Page-level text extractions
******************************

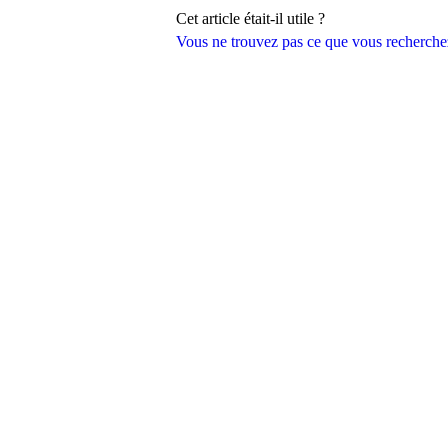
Cet article était-il utile ?
Vous ne trouvez pas ce que vous recherche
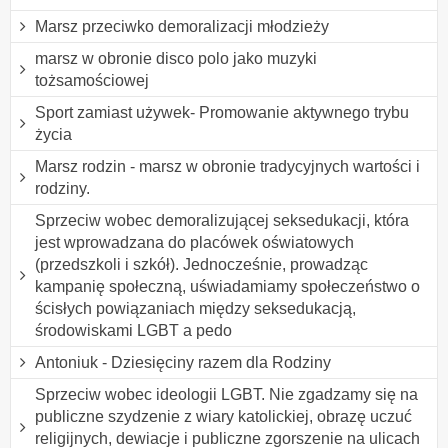
Marsz przeciwko demoralizacji młodzieży
marsz w obronie disco polo jako muzyki
tożsamościowej
Sport zamiast używek- Promowanie aktywnego trybu
życia
Marsz rodzin - marsz w obronie tradycyjnych wartości i
rodziny.
Sprzeciw wobec demoralizującej seksedukacji, która
jest wprowadzana do placówek oświatowych
(przedszkoli i szkół). Jednocześnie, prowadząc
kampanię społeczną, uświadamiamy społeczeństwo o
ścisłych powiązaniach między seksedukacją,
środowiskami LGBT a pedo
Antoniuk - Dziesięciny razem dla Rodziny
Sprzeciw wobec ideologii LGBT. Nie zgadzamy się na
publiczne szydzenie z wiary katolickiej, obrazę uczuć
religijnych, dewiacje i publiczne zgorszenie na ulicach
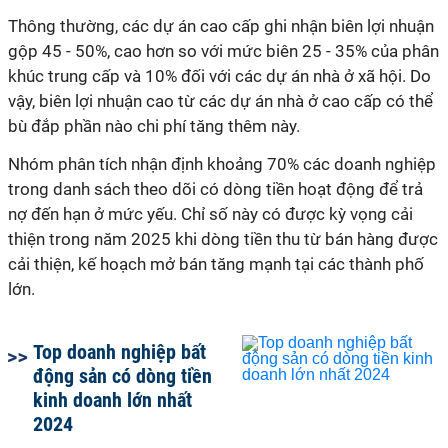
Thông thường, các dự án cao cấp ghi nhận biên lợi nhuận
gộp 45 - 50%, cao hơn so với mức biên 25 - 35% của phân
khúc trung cấp và 10% đối với các dự án nhà ở xã hội. Do
vậy,
b
iên lợi nhuận cao từ các dự án nhà ở cao cấp
có thể
bù đắp
phần nào
chi phí tăng thêm này.
Nhóm phân tích nhận định khoảng 70% các doanh nghiệp
trong danh sách theo dõi có dòng tiền hoạt động để trả
nợ đến hạn ở mức yếu. Chỉ số này có được kỳ vọng cải
thiện trong năm 2025 khi dòng tiền thu từ bán hàng được
cải thiện, kế hoạch mở bán tăng mạnh tại các thành phố
lớn.
Top doanh nghiệp bất
động sản có dòng tiền
kinh doanh lớn nhất
2024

******************************

### Job item
Please give every line of text from the rows above as a single numbered list, skipping blank lines and leaving the pictures out.

### Answer space
1. Cet article était-il utile ?
2. Vous ne trouvez pas ce que vous recherche
3. Marsz przeciwko demoralizacji młodzieży
4. marsz w obronie disco polo jako muzyki
5. tożsamościowej
6. Sport zamiast używek- Promowanie aktywnego trybu
7. życia
8. Marsz rodzin - marsz w obronie tradycyjnych wartości i
9. rodziny.
10. Sprzeciw wobec demoralizującej seksedukacji, która
11. jest wprowadzana do placówek oświatowych
12. (przedszkoli i szkół). Jednocześnie, prowadząc
13. kampanię społeczną, uświadamiamy społeczeństwo o
14. ścisłych powiązaniach między seksedukacją,
15. środowiskami LGBT a pedo
16. Antoniuk - Dziesięciny razem dla Rodziny
17. Sprzeciw wobec ideologii LGBT. Nie zgadzamy się na
18. publiczne szydzenie z wiary katolickiej, obrazę uczuć
19. religijnych, dewiacje i publiczne zgorszenie na ulicach
20. Thông thường, các dự án cao cấp ghi nhận biên lợi nhuận
21. gộp 45 - 50%, cao hơn so với mức biên 25 - 35% của phân
22. khúc trung cấp và 10% đối với các dự án nhà ở xã hội. Do
23. vậy,
24. b
25. iên lợi nhuận cao từ các dự án nhà ở cao cấp
26. có thể
27. bù đắp
28. phần nào
29. chi phí tăng thêm này.
30. Nhóm phân tích nhận định khoảng 70% các doanh nghiệp
31. trong danh sách theo dõi có dòng tiền hoạt động để trả
32. nợ đến hạn ở mức yếu. Chỉ số này có được kỳ vọng cải
33. thiện trong năm 2025 khi dòng tiền thu từ bán hàng được
34. cải thiện, kế hoạch mở bán tăng mạnh tại các thành phố
35. lớn.
36. Top doanh nghiệp bất
37. động sản có dòng tiền
38. kinh doanh lớn nhất
39. 2024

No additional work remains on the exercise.